Recommended Safety Defaults (Production)
Customer-safe defaults for reliable enforcement.
- Fail closed: if validation fails (timeouts, parsing, missing fields), do not execute.
- Treat WARN as an interlock: pause execution until a human explicitly approves.
- Treat BLOCK as terminal for the action path.
- Log the decision status and explanation for audit and incident response.
- Use environment separation (dev/stage/prod) and verify policy changes before rollout.
Known limitations (v1)
Practical boundaries to plan around.
- Decisions are only as accurate as the context you provide (action type, channel, environment, and payload).
- AI Safety Gate cannot prevent actions your system executes without enforcing the returned outcome.
- WARN and BLOCK handling must be implemented deterministically in your workflow (no “best effort” execution).

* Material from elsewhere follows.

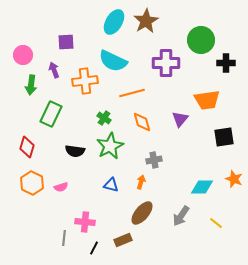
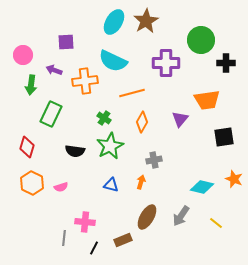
purple arrow: rotated 49 degrees counterclockwise
orange diamond: rotated 45 degrees clockwise
cyan diamond: rotated 15 degrees clockwise
brown ellipse: moved 5 px right, 4 px down; rotated 10 degrees counterclockwise
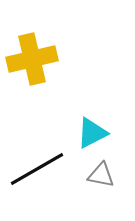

- Misuse-resistant operations require customer-side controls (RBAC, rate limits, and review processes) in addition to gating.
Data evaluated
Pass enough context to make decisions accurate.
Recommended inputs
AI output text (message/tool args)
Action type (refund/email/write)
Workflow name / environment
Optional: actor, channel, customer segment
Returned outputs
status: PASS | WARN | BLOCK
explanation: human-readable reason
timestamps + identifiers for audit
Policy management
How policy changes relate to integration behavior.
Single integration contract
The integration contract is stable: you call validate(), enforce PASS/WARN/BLOCK, and (for WARN) poll approval.
Managed policies
Managed policies may be updated over time to improve safety. Your integration must not assume outcomes remain constant.
Customer-defined policies (if enabled)
If your account allows customer-defined policies, changes can affect future decisions. Treat the Safety Gate response as the source of truth and enforce it.
Nodes do not define policy
Workflow nodes never define policy. They call validate() and route outcomes (PASS/WARN/BLOCK) deterministically.
Common mistakes
Issues that reduce enforcement reliability.
Gating only prompts. Validate outputs too.
Ignoring WARN. Review required — treat it as an interlock.
Non-terminal BLOCK. BLOCK must stop the action path.
No audit trail. Store status + explanation.
FAQ
Operational questions
Do I need n8n?
No. Any system that can call an HTTP API and branch by status works.
What do I do on WARN?
Route to human approval, retry, or fallback to safe templates.
What do I do on BLOCK?
Stop execution, notify your team, and log the decision.
How do I use this as AI workflow enforcement?
Place validate() after the model response and before the irreversible step. Treat BLOCK as terminal and WARN as an interlock.